• _The task_
Count the lines in the data below that include the word "повод", then state the total and nothing besides.

• _Provided material_
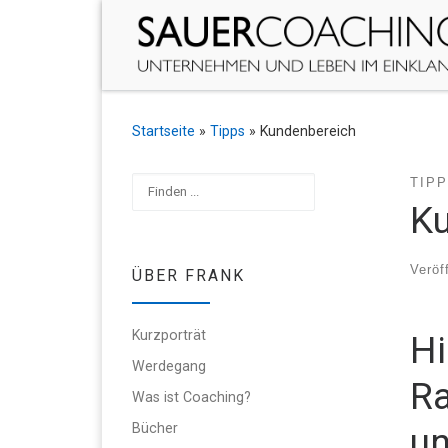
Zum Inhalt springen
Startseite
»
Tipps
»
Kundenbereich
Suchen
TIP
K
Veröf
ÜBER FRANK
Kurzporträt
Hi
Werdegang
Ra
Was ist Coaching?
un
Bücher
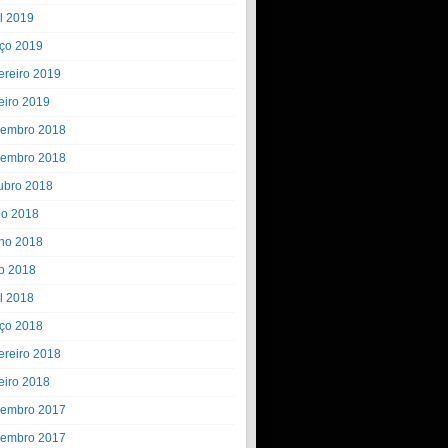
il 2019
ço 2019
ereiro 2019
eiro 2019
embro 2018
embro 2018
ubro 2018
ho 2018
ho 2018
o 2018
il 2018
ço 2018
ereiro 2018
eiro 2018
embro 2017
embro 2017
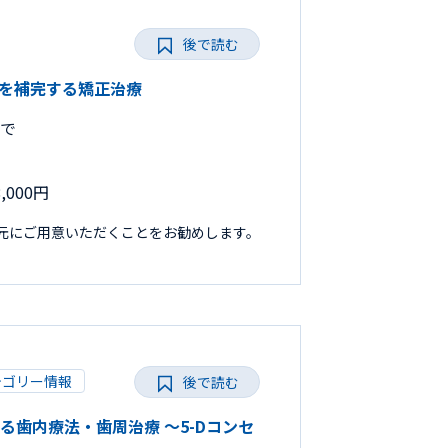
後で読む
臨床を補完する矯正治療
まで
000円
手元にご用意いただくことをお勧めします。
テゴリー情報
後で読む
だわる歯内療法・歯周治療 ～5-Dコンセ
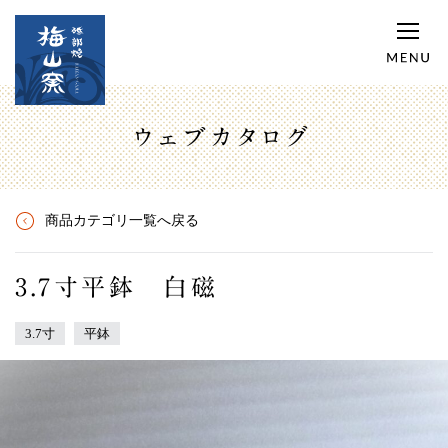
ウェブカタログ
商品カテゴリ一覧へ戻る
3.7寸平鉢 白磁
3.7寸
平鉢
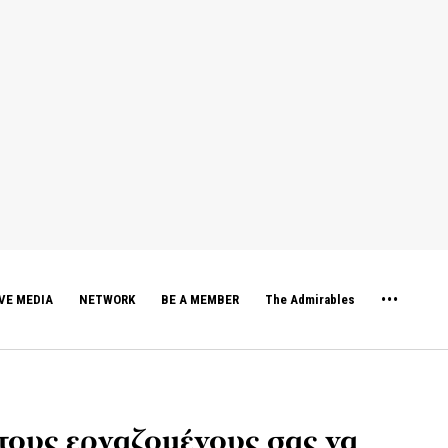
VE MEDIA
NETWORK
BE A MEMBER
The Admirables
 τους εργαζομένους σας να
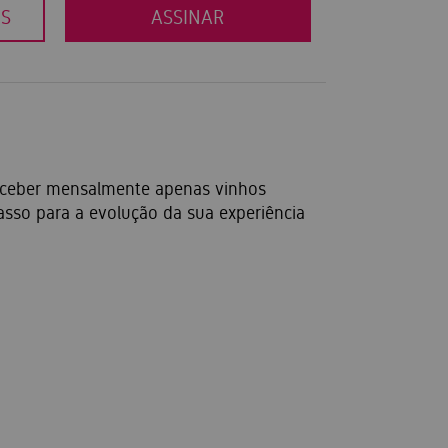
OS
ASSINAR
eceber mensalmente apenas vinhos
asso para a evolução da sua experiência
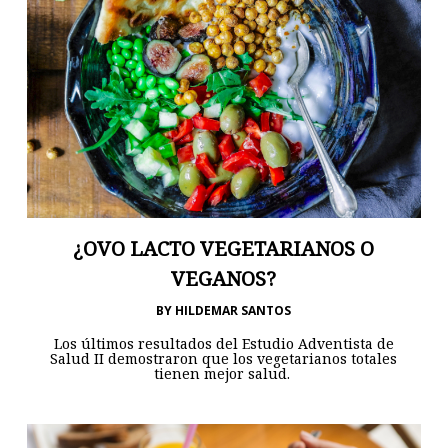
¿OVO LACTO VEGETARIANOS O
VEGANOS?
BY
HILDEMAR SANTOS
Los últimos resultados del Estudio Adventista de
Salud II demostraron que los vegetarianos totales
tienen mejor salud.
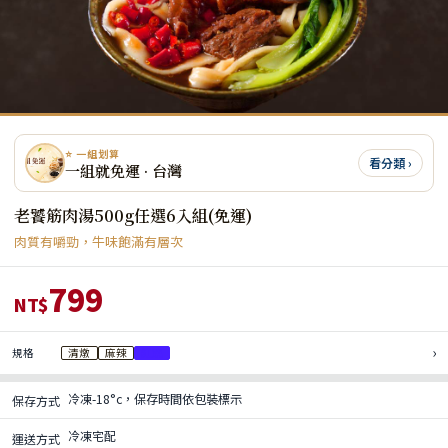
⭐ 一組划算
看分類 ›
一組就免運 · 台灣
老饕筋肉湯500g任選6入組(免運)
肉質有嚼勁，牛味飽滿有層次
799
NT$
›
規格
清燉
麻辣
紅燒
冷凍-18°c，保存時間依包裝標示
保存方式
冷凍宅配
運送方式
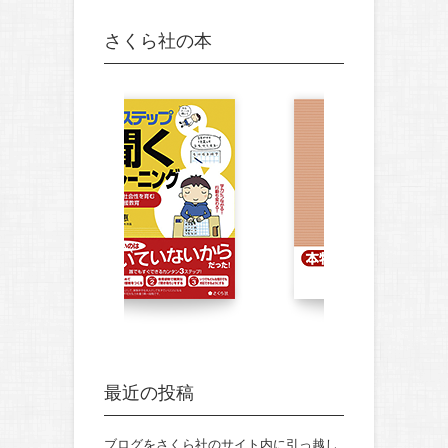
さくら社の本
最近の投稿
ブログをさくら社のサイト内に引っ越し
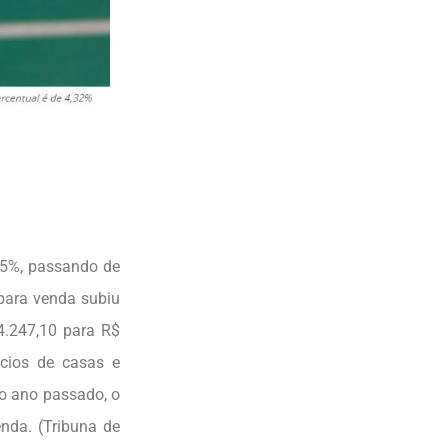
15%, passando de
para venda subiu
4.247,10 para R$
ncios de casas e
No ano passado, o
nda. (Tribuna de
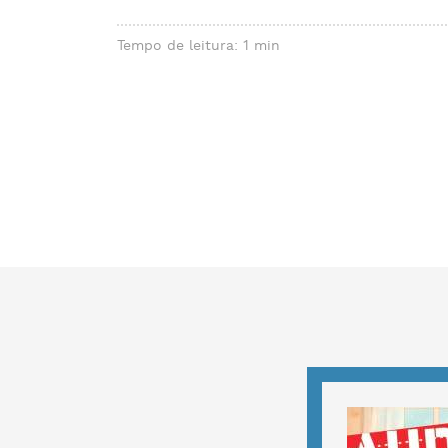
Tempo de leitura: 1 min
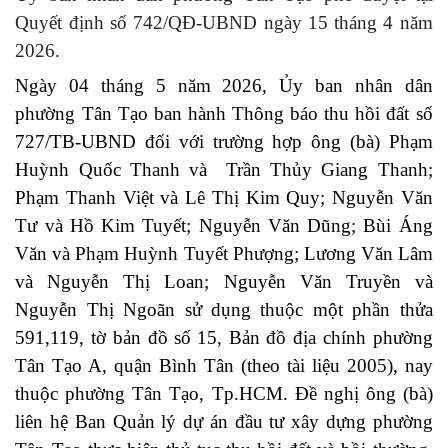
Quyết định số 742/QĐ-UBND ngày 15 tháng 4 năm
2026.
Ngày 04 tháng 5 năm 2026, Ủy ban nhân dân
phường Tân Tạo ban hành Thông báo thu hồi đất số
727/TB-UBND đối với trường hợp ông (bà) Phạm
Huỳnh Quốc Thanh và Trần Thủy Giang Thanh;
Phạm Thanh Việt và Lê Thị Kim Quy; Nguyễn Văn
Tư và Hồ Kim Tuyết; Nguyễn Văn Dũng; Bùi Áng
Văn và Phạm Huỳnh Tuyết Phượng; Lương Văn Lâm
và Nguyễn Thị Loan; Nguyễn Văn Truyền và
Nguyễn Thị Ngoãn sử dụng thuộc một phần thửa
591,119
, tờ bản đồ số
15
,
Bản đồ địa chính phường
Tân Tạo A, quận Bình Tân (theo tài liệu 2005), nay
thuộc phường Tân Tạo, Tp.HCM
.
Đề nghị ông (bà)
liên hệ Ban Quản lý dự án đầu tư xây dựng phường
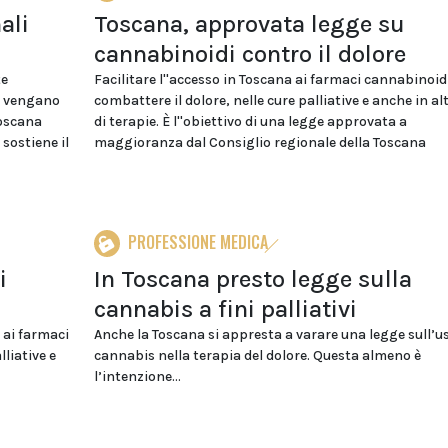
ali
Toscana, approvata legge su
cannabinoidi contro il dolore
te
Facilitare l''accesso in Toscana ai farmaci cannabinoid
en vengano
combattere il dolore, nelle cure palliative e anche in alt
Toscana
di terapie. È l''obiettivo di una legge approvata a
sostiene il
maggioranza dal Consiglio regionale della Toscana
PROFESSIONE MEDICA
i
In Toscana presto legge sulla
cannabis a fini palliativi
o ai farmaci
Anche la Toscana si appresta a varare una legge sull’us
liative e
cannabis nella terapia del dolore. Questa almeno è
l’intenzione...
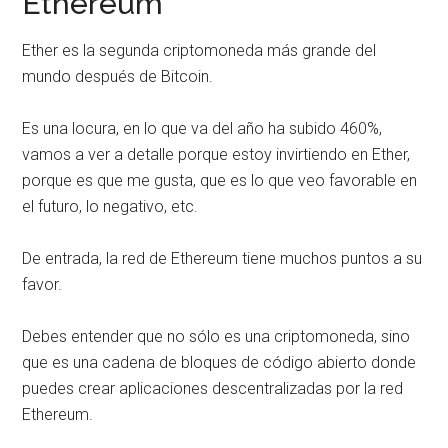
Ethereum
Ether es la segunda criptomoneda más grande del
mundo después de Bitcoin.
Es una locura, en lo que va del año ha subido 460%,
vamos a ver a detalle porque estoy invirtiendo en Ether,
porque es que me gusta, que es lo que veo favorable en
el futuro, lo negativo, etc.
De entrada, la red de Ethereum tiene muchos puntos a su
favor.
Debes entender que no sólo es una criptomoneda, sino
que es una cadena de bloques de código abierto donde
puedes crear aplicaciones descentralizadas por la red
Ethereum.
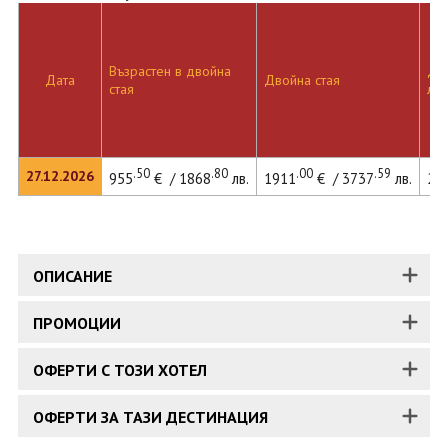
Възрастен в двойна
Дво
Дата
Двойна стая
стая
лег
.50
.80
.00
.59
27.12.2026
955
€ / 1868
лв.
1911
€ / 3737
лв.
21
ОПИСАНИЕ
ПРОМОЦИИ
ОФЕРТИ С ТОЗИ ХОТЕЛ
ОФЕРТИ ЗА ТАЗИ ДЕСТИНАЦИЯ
* * *
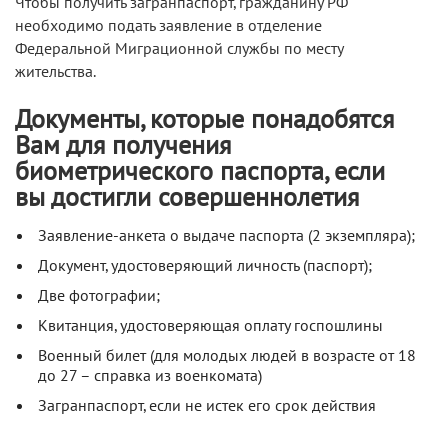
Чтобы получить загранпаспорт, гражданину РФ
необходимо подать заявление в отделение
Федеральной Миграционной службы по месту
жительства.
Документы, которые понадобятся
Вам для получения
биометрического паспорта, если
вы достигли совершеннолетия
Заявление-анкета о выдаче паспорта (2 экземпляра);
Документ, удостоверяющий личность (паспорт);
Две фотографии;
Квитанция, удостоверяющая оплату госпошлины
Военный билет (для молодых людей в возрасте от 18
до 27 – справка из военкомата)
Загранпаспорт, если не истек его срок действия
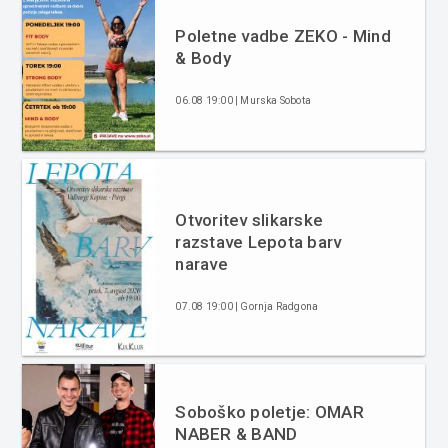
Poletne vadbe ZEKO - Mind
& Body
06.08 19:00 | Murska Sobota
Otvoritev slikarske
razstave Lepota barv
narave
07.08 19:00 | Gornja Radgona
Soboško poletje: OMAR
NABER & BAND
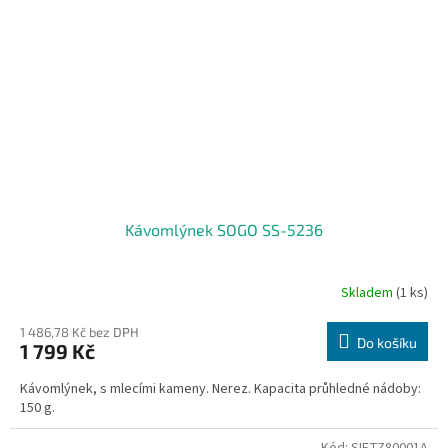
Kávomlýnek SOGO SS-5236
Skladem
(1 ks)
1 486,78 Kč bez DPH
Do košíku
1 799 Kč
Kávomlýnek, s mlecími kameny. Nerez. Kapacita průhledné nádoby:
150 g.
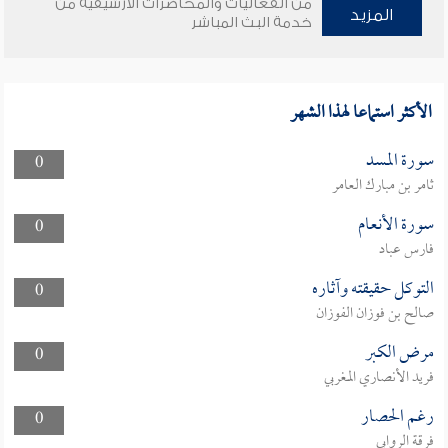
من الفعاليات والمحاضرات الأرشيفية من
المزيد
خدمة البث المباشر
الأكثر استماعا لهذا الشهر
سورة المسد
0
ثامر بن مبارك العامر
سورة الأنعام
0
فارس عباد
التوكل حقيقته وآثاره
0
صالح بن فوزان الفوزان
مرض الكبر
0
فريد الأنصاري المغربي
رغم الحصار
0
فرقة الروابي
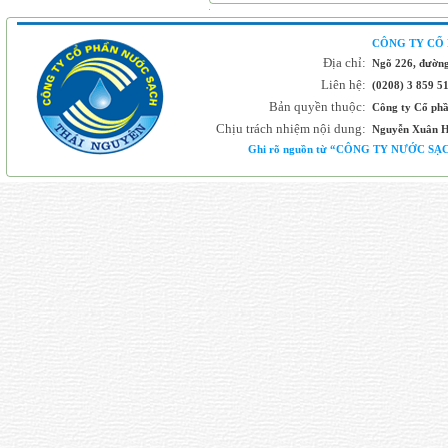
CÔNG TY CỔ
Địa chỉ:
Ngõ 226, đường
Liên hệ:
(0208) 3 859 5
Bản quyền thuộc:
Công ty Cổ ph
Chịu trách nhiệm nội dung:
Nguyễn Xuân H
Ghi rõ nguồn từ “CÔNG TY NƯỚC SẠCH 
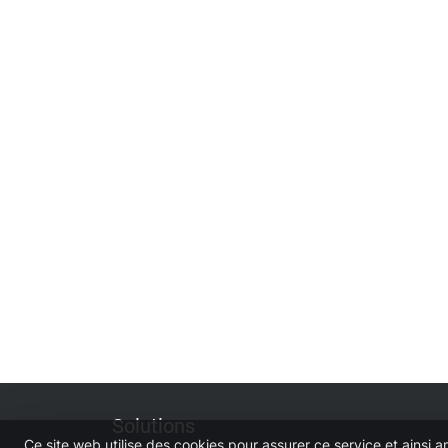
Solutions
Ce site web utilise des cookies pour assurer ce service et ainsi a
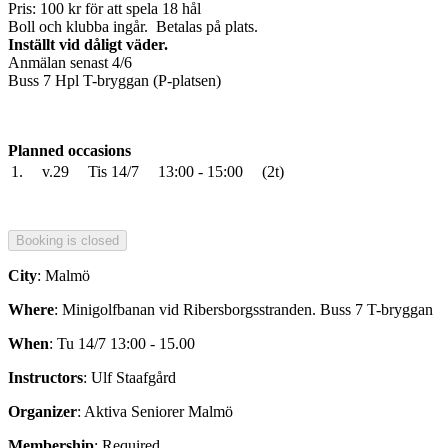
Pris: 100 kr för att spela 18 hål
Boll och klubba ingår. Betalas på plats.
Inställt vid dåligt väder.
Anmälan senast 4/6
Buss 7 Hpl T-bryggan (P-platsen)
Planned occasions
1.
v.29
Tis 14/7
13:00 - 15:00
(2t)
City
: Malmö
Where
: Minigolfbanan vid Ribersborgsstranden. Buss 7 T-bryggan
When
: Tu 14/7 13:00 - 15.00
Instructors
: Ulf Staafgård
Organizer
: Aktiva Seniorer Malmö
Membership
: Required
...
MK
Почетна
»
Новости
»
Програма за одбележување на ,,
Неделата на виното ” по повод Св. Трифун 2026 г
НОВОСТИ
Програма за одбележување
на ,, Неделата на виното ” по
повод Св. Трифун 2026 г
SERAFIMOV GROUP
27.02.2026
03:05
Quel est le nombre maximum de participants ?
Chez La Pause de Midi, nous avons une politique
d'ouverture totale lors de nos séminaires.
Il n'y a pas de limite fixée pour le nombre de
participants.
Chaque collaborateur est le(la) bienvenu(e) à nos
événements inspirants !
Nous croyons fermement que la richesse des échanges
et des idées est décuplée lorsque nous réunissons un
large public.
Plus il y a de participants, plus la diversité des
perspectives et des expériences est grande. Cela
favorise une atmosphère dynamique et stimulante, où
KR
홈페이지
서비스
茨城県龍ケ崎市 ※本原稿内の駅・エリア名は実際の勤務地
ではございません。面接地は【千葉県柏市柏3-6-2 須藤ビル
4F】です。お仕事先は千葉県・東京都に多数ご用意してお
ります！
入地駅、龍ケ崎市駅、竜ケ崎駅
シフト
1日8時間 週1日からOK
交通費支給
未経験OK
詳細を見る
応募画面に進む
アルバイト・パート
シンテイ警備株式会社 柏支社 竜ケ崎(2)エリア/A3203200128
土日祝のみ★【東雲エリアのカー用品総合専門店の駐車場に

• _Written response_
2